If double Jay himself had thought these tunes were all great to begin with, surely he...
Lou Thomas 2007
Like Prince or Ray Charles, Cale is one of those true pioneers that can often be found at the crossroads of musical genres. In his case he found the point where blues, rockabilly, country and jazz met and developed this into the Tulsa Sound. The rest is the history of late-night whiskey cool.
Rewind then, is a collection of unreleased material from the 1970s and ‘80s which include covers by Clapton and Randy Newman. As with all projects of this nature, one has to wonder about the artistic motives behind such a release.

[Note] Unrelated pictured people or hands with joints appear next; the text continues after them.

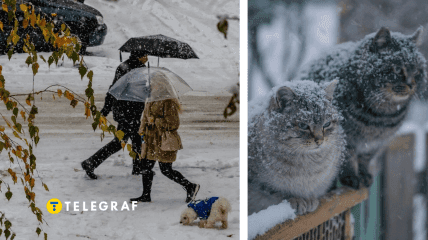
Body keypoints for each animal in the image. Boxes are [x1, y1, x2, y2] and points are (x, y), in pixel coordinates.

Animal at [247, 80, 344, 216]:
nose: (320, 140)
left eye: (327, 124)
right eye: (303, 125)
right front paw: (296, 200)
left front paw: (309, 199)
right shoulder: (257, 181)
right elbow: (275, 192)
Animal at [298, 27, 428, 188]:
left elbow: (365, 159)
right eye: (398, 69)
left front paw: (364, 175)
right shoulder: (345, 137)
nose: (411, 84)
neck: (382, 115)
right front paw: (351, 177)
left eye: (416, 71)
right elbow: (348, 158)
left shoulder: (375, 143)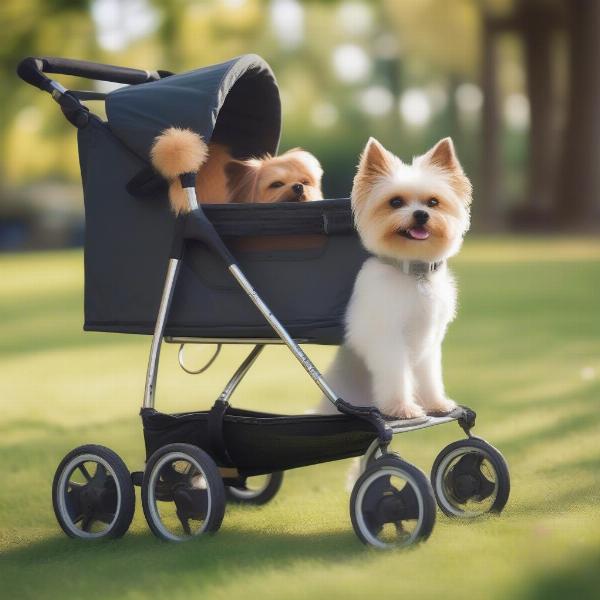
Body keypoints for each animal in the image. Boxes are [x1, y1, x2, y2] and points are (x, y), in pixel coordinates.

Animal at [322, 137, 472, 420]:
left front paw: (436, 403)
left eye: (433, 202)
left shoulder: (430, 341)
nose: (421, 214)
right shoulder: (389, 338)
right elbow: (396, 375)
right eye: (395, 202)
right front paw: (402, 408)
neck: (413, 273)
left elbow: (430, 377)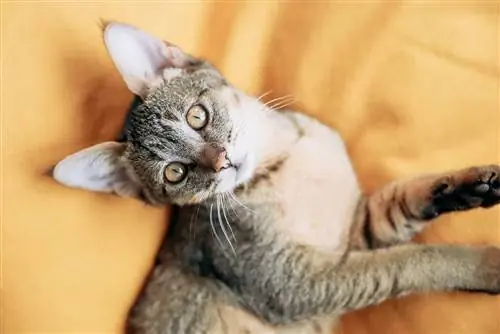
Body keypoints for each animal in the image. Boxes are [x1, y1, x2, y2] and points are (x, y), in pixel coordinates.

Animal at [51, 22, 500, 332]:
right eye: (175, 173)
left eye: (197, 116)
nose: (221, 161)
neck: (287, 157)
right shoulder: (296, 284)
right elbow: (411, 263)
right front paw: (485, 264)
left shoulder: (356, 231)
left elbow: (407, 199)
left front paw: (473, 185)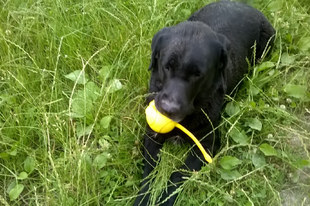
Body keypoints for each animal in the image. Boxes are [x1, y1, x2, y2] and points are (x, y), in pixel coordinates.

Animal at [134, 0, 274, 205]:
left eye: (197, 74)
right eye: (167, 66)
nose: (169, 110)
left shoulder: (207, 145)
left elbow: (177, 175)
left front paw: (164, 199)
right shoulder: (151, 135)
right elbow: (148, 175)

Cale himself is resolutely not the type to flog any old tat for a slightly sweeter pension, so maybe it’s the same old story: record company desperate to milk every last drop from act 'discovers' buried treasure. Whatever the truth, if double Jay himself had thought these tunes were all great to begin with, surely he would have put them out soon after recording?
The results of this archive plundering are sporadically brilliant, with "Guess I Lose" a particular highlight. Ushered in on a chorus of soulful, wordless crooned harmonies, it’s a classic hard-bitten tale of woe that leaves listeners sure that glass is half-empty.
Elsewhere, "Bluebird" is a terrific ditty, that moves with an electric pace and momentum that could make it a happier, bouncier companion to Cale’s own "Travelin’ Light". So it’s a massive shame that "Bluebird" fades out in less than 90 seconds. Elsewhere, "Lawdy Mama" is rubbery bar-room funk, "Blue Sunday" showcases the sweet pedal steel sound that is a trademark of several Cale compositions and "Ooh La La" is a horn-driven triumph that couldn’t be more Nashville if it was directed by Robert Altman.
Sadly, much of the rest of Rewind is filler. Cale’s version of Clapton’s "Golden Ring" plods along like a sad horse preparing for the glue factory and, and his version of Waylon Jennings’ "Waymore Blues" is paint-by-numbers Cale - a disappointment.
Although certainly worth a listen or two as a whole, it’s hard to recommend actually purchasing all of Rewind to anyone but die-hard Cale fans. Those just curious about the great man looking for a way into his captivating but bittersweet tales of love, women and drinking are advised to get hold of his two superb ‘70s albums, Naturally and Troubadour.